Students at Lawrence are encouraged to engage in multiple perspectives of learning, hoping to understand that there are many ways to think. In this process, different ways of thinking can converge into a nuanced and inherently interesting conversation. In a similar light, for senior Linguistics major Ellen Jacobson, all the languages of the world represent all the different ways similar ideas are communicated through different means. By understanding this, all these languages have innate value and function together to help tell a greater story.

Jacobson has been confident she has wanted to study languages, and more-so, linguistics, since she was in high school. “I studied Spanish in middle school and French in high school,” she explained, “and I thought it was so cool seeing all the similarities between the two languages and learning about how the languages worked. As native speakers of English, we know how English works, but we don’t necessarily know the rules. So, getting to learn the rules is exciting.”

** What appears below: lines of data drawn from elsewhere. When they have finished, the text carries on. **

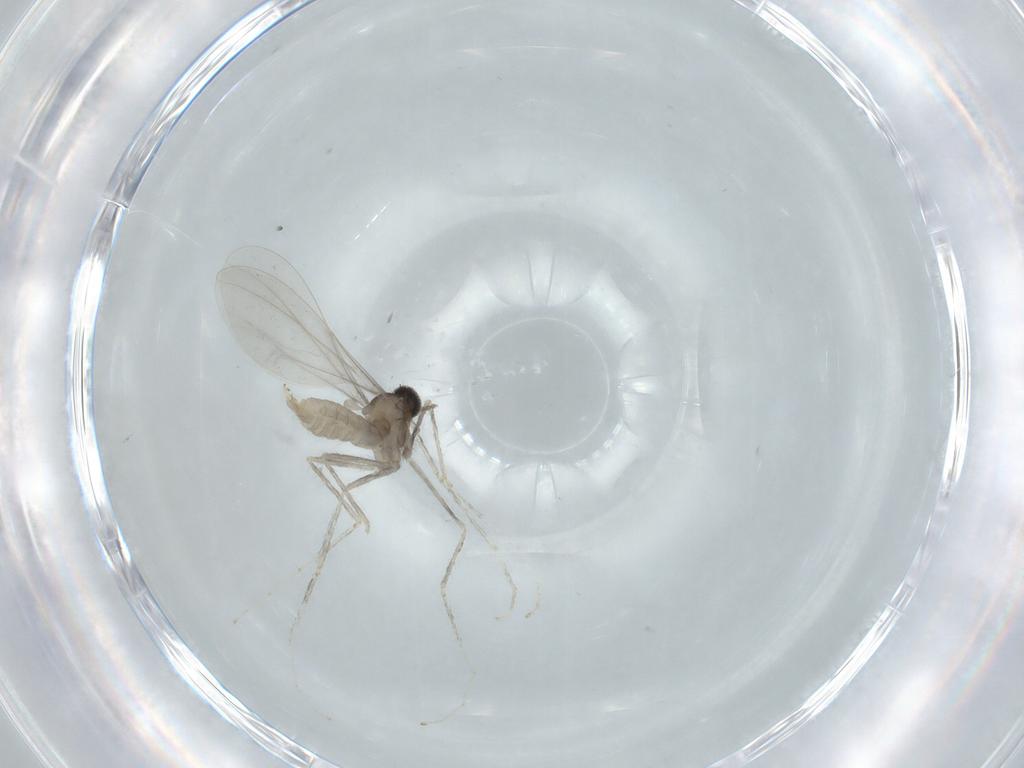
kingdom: Animalia
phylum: Arthropoda
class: Insecta
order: Diptera
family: Cecidomyiidae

Jacobson’s interest in language is rooted in understanding the rules, but also stems from her appreciation of how complex every system of language can be. Jacobson stated, “A lot of people think that studying linguistics is about learning proper language use and that I’m going to tell them if they’re using rules wrong or speaking incorrectly. But linguistics is a lot more about describing how language is used in general. There’s no right or wrong for language. If people use it, then it’s inherently grammatical. It’s appreciating language and how versatile language can be.”

Language is a balance of a very human pursuit, yet also structured with an incredibly systematic backbone. This balance intrigues Jacobson. “Linguistics is broad because it combines humanities and social sciences,” she said. “Language is so human, but it’s also mathematical; that’s the thing. You can’t just look at the theory, you have to see how humans use it. But then you also have to understand the basics of how the language actually works, too.”

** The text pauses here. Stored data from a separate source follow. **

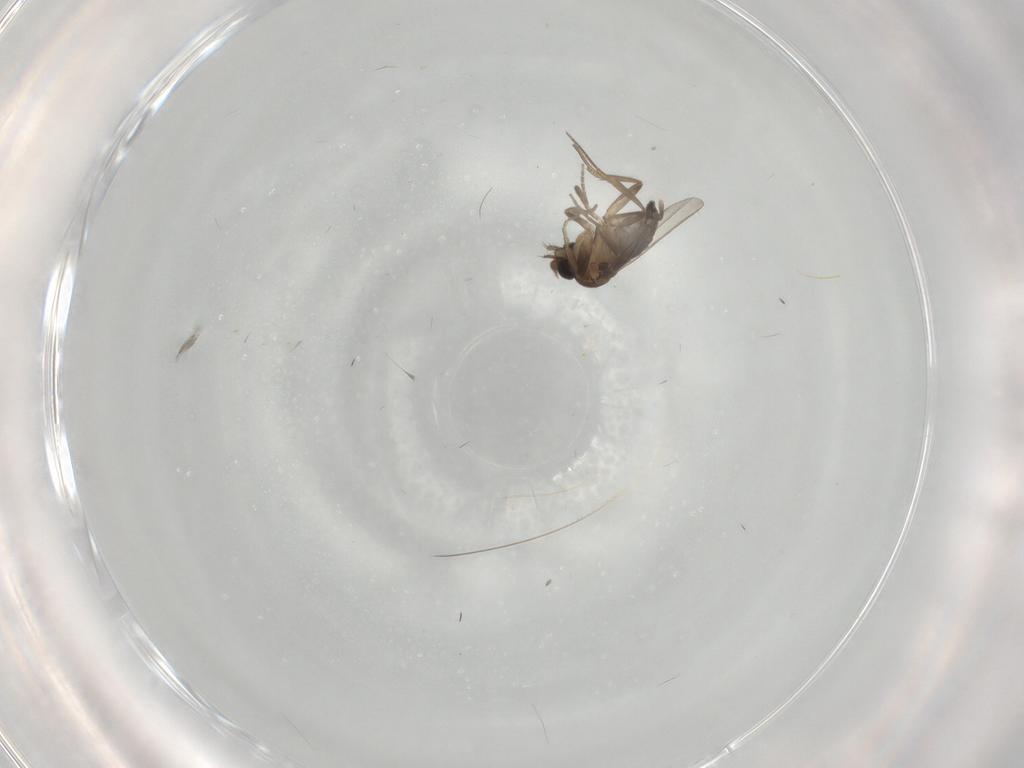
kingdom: Animalia
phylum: Arthropoda
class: Insecta
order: Diptera
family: Phoridae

What has kept Jacobson compelled and excited about language is its ability to tell and retell familiar stories in countless ways. Jacobson elaborated on this as she stated, “I think it’s so cool that we’ve come up with these styles and different ways of communicating the same idea but differently. There is so much variety. In another language, they might have so many different words for love, like in Greek. I think in every language, there are so many different meanings, and each language has its own strong points of what it can express.”

Last spring, Jacobson spent the term in Senegal as part of Lawrence’s off-campus Francophone seminar in Dakar, where she was able to live with a host family and be immersed in the French language. Jacobson most enjoyed her experiences she gained living with a host family. “I loved that immersive context and being able to speak French with them,” she explained. “My French got a whole lot better. And my host family was just so wonderful. They would teach me all words and laugh when I’d get it wrong, which was okay, because it was really fun.”

One of the main things Jacobson found herself interested in during her travels was the language of Wolof spoken throughout Senegal. This interest has inspired her Senior Experience Project she is currently working on. She explained the language of Wolof, stating, “There are many different ethnic groups in Senegal and they all have their own languages, but they all speak Wolof. What I found really interesting is that they have three different clause structures in Wolof. There’s a subject-oriented clause where the emphasis gets put on the subject, there’s an action-oriented one, where the verb is emphasized, and there’s an object-oriented one. And each of these structures have their own pronoun paradigm.”

Jacobson boasts her interest in language is rooted in all the ways different languages communicate the same experiences, but with variance, and how that variance is significant. She carries that same interest as she’s working on her senior project. These three separate clauses might seem purely a grammatical rule, but Jacobson has noticed that these clauses affect the meaning of words in Wolof. This observation has spurred her project overall. She explained this as she stated, “Because of these three clauses, there’s a word that means ‘I’ that’s a separate word from the word that means ‘I’ in the action-oriented clause, that’s separate from the word that means ‘I’ in the object-oriented clause. All three of them mean ‘I’. I want to look at the conversational context that leads speakers to choose between which clause structure they want to use.”

After Lawrence, Jacobson wants to use her studies to serve others. She wishes to work in some place where she could help teach English to those who need it. She explained, “There’s so many refugees coming in all over the world, and I’d like to help them somehow to learn new languages so that they don’t have all the burden upon them to learn English.” Jacobson summed up the inspiration for this goal in one sentence as she stated, “I want to use all of this to help people.”